Under Hate Crimes: Larceny-Theft, Simple Assault, Intimidation, and Destruction/Damage/Vandalism of Property are included in your Campus Security statistics only if they are Hate Crimes.
• Stalking: Purposefully engaging in a course of conduct directed at a specific individual that would cause a reasonable individual to fear for his or her safety or the safety of another person; feel seriously alarmed, disturbed or frightened; or suffer emotional distress.
• Dating Violence: The term ‘‘dating violence’’ means violence committed by a person:
(A) who is or has been in a social relationship of a romantic or intimate nature with the victim; and
(B) where the existence of such a relationship shall be determined based on the following factors:
(i) The length of the relationship
(ii) The type of relationship
(iii) The frequency of interaction between the persons involved in the relationship.
• Domestic Violence: The term ‘‘domestic violence’’ includes felony or misdemeanor crimes of violence committed by a current or former spouse of the victim, by a person with whom the victim shares a child in common, by a person who is cohabitating with or has cohabitated with the victim as a spouse, by a person similarly situated to a spouse of the victim under the domestic or family violence laws of D.C. (includes past or present marriage, domestic partnership, romantic, dating, or sexual relationship), by a former spouse or similarly situated person against a victim who is in a subsequent relationship with a former spouse or similarly situated person, or by any other person against a victim who is protected from that person’s acts under the domestic or family violence laws of D.C.
• Motor Vehicle Theft: The theft or attempted theft of a motor vehicle.
• Theft: Unlawful taking of another’s property.
• Intimidation: Threats of bodily injury to another person.
• Assault: Unlawful contact causing bodily injury.
• Destruction/damage/vandalism of property.
Does It Matter Where the Crime Occurred – On or Off Campus?
The institution must provide a geographic breakdown of the crime statistics by four categories:
• On campus: Main campus between Michigan Avenue and Taylor Street, Harewood Road and John McCormack Road; the Raymond A. DuFour Athletic Center and grounds; west campus: between Harewood Road and North Capitol Street, bounded on the south by the property of the Basilica and on the north by the property of the Saint John Paul II Shrine. On campus also includes the Barnes and Noble Bookstore on Monroe Street and The Theological College on Michigan Avenue.
• On campus and in a residence hall or other residential facility for students on campus;
• Non-campus building or property for Catholic University purposes includes any foreign campuses or building or property owned or controlled by the University and used for educational purposes (including through a lease agreement).

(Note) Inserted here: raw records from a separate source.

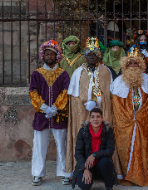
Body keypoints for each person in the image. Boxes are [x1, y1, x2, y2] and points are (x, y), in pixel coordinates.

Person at [65, 37, 114, 178]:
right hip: (83, 112)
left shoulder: (106, 72)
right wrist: (85, 102)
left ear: (99, 55)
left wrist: (99, 102)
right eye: (89, 54)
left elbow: (109, 93)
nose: (92, 56)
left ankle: (102, 170)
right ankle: (81, 168)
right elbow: (74, 96)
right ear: (85, 56)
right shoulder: (78, 72)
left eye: (94, 54)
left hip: (101, 112)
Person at [111, 47, 148, 187]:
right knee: (125, 148)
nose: (133, 66)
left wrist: (140, 116)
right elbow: (117, 104)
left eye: (135, 63)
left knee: (146, 148)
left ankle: (144, 175)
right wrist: (129, 117)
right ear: (125, 65)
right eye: (130, 64)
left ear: (141, 65)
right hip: (125, 123)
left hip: (145, 121)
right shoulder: (119, 81)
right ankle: (128, 175)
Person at [29, 39, 70, 186]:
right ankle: (37, 174)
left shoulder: (63, 74)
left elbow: (66, 92)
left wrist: (56, 107)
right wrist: (44, 107)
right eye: (47, 54)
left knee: (62, 145)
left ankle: (64, 173)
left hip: (59, 115)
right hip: (42, 115)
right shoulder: (36, 74)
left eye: (52, 54)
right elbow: (33, 92)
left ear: (56, 56)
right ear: (43, 55)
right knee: (39, 145)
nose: (49, 56)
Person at [71, 108, 117, 190]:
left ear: (102, 118)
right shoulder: (83, 131)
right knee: (84, 186)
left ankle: (109, 186)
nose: (95, 119)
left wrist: (94, 155)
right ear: (90, 119)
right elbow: (78, 152)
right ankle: (89, 175)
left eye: (98, 117)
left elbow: (110, 150)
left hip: (101, 163)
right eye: (93, 117)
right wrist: (84, 169)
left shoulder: (108, 130)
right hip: (87, 164)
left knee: (106, 161)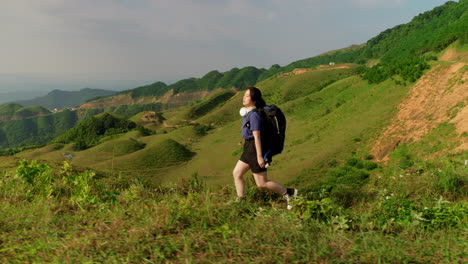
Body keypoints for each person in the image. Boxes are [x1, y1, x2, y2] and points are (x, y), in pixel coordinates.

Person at [232, 87, 297, 209]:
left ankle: (289, 193)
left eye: (247, 96)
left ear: (254, 99)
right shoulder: (249, 113)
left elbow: (257, 137)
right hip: (248, 148)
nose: (244, 97)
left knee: (262, 183)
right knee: (237, 173)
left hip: (255, 149)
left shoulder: (255, 115)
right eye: (244, 95)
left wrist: (260, 157)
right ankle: (241, 200)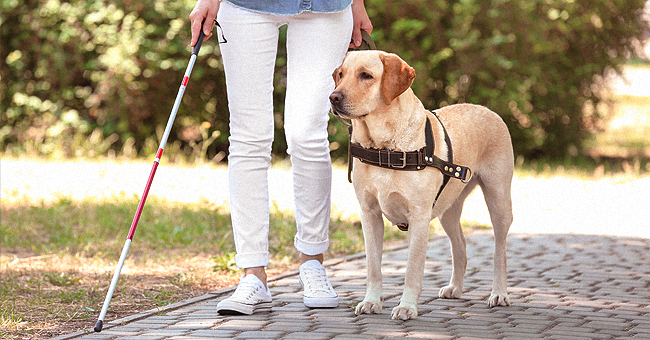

• On public property that immediately borders and is accessible to the University campus. This includes all public streets bordering the main campus and west campus. Public property consists of a public sidewalk that borders the campus, the public street along the sidewalk, and the public sidewalk on the other side of the street. Only those portions of the sidewalk, street, and sidewalk that are adjacent to campus are included.
Further Resources: How Do I Report a Crime?
*The Dean of Students’ Office counts the number of students referred for campus disciplinary actions for alcohol, drug or illegal weapon violations for the purpose of Campus Security reporting.